Published on Academy of American Poets (

I Never Figured How to Get Free

The war was all over my hands.
I held the war and I watched them
die in high-definition. I could watch
anyone die, but I looked away. Still,
I wore the war on my back. I put it
on every morning. I walked the dogs
and they too wore the war. The sky
overhead was clear or it was cloudy
or it rained or it snowed, and I was rarely
afraid of what would fall from it. I worried
about what to do with my car, or how
much I could send my great-aunt this month
and the next. I ate my hamburger, I ate
my pizza, I ate a salad or lentil soup,
and this too was the war.
At times I was able to forget that I
was on the wrong side of the war,
my money and my typing and sleeping
sound at night. I never learned how
to get free. I never learned how
not to have anyone’s blood
on my own soft hands. 


Copyright © 2019 by Donika Kelly.

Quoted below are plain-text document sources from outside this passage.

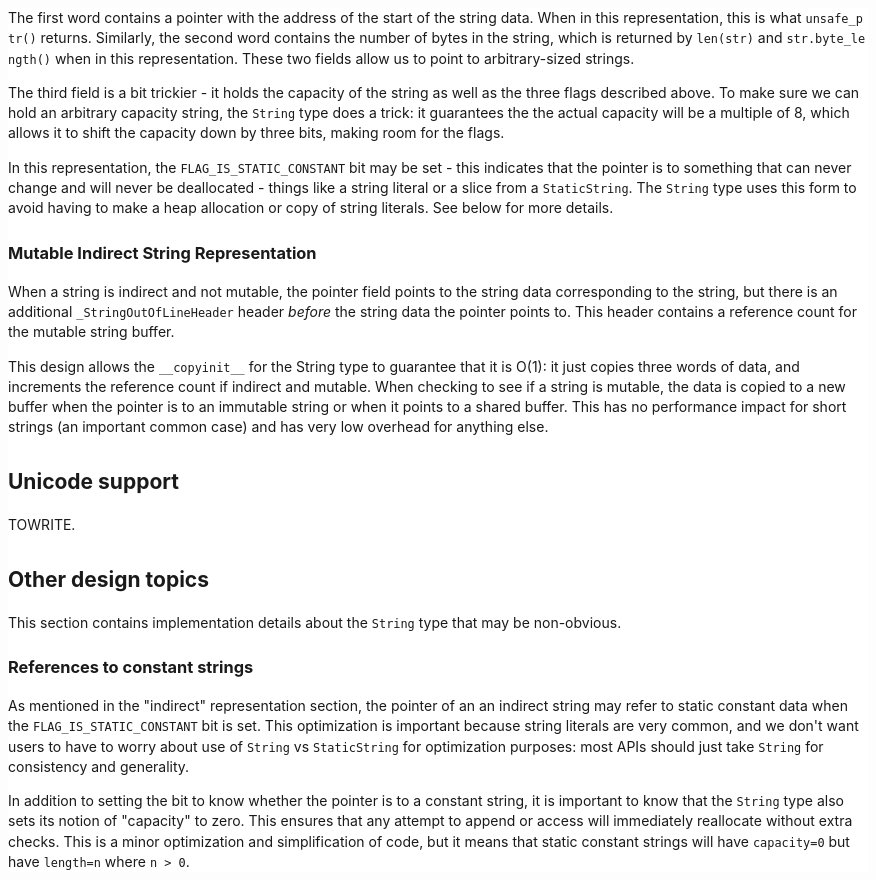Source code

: The first word contains a pointer with the address of the start of the string
data.  When in this representation, this is what `unsafe_ptr()` returns.
Similarly, the second word contains the number of bytes in the string, which is
returned by `len(str)` and `str.byte_length()` when in this representation.
These two fields allow us to point to arbitrary-sized strings.

The third field is a bit trickier - it holds the capacity of the string as well
as the three flags described above.  To make sure we can hold an arbitrary
capacity string, the `String` type does a trick: it guarantees the the actual
capacity will be a multiple of 8, which allows it to shift the capacity down by
three bits, making room for the flags.

In this representation, the `FLAG_IS_STATIC_CONSTANT` bit may be set - this
indicates that the pointer is to something that can never change and will never
be deallocated - things like a string literal or a slice from a `StaticString`.
The `String` type uses this form to avoid having to make a heap allocation or
copy of string literals.  See below for more details.

### Mutable Indirect String Representation

When a string is indirect and not mutable, the pointer field points to the
string data corresponding to the string, but there is an additional
`_StringOutOfLineHeader` header *before* the string data the pointer points to.
This header contains a reference count for the mutable string buffer.

This design allows the `__copyinit__` for the String type to guarantee that it
is O(1): it just copies three words of data, and increments the reference count
if indirect and mutable.  When checking to see if a string is mutable, the data
is copied to a new buffer when the pointer is to an immutable string or when it
points to a shared buffer.  This has no performance impact for short strings
(an important common case) and has very low overhead for anything else.

## Unicode support

TOWRITE.

## Other design topics

This section contains implementation details about the `String` type that may be
non-obvious.

### References to constant strings

As mentioned in the "indirect" representation section, the pointer of an an
indirect string may refer to static constant data when the
`FLAG_IS_STATIC_CONSTANT` bit is set.  This optimization is important because
string literals are very common, and we don't want users to have to worry about
use of `String` vs `StaticString` for optimization purposes: most APIs should
just take `String` for consistency and generality.

In addition to setting the bit to know whether the pointer is to a constant
string, it is important to know that the `String` type also sets its notion of
"capacity" to zero.  This ensures that any attempt to append or access will
immediately reallocate without extra checks.  This is a minor optimization and
simplification of code, but it means that static constant strings will have
`capacity=0` but have `length=n` where `n > 0`.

Originally published in Poem-a-Day on February 25, 2019, by the Academy of American Poets.

About this Poem

“I was trying to capture the feeling of being complicit in ongoing US military action, particularly in the Middle East, which has been the backdrop of most of my life. I wanted to write about how it felt to be a citizen of a nation seemingly always at war when the war is distant and on a screen, and the ringing distortion I felt while being financially comfortable for the first time and living in isolation in Western New York.”
—Donika Kelly


Donika Kelly

Donika Kelly is the author of the chapbook Aviarium (fivehundred places, 2017), and the full-length collection Bestiary (Graywolf Press, 2016), winner of the 2018 Kate Tufts Discovery Award, the 2017 Hurston/Wright Award for poetry, and the 2015 Cave Canem Poetry Prize.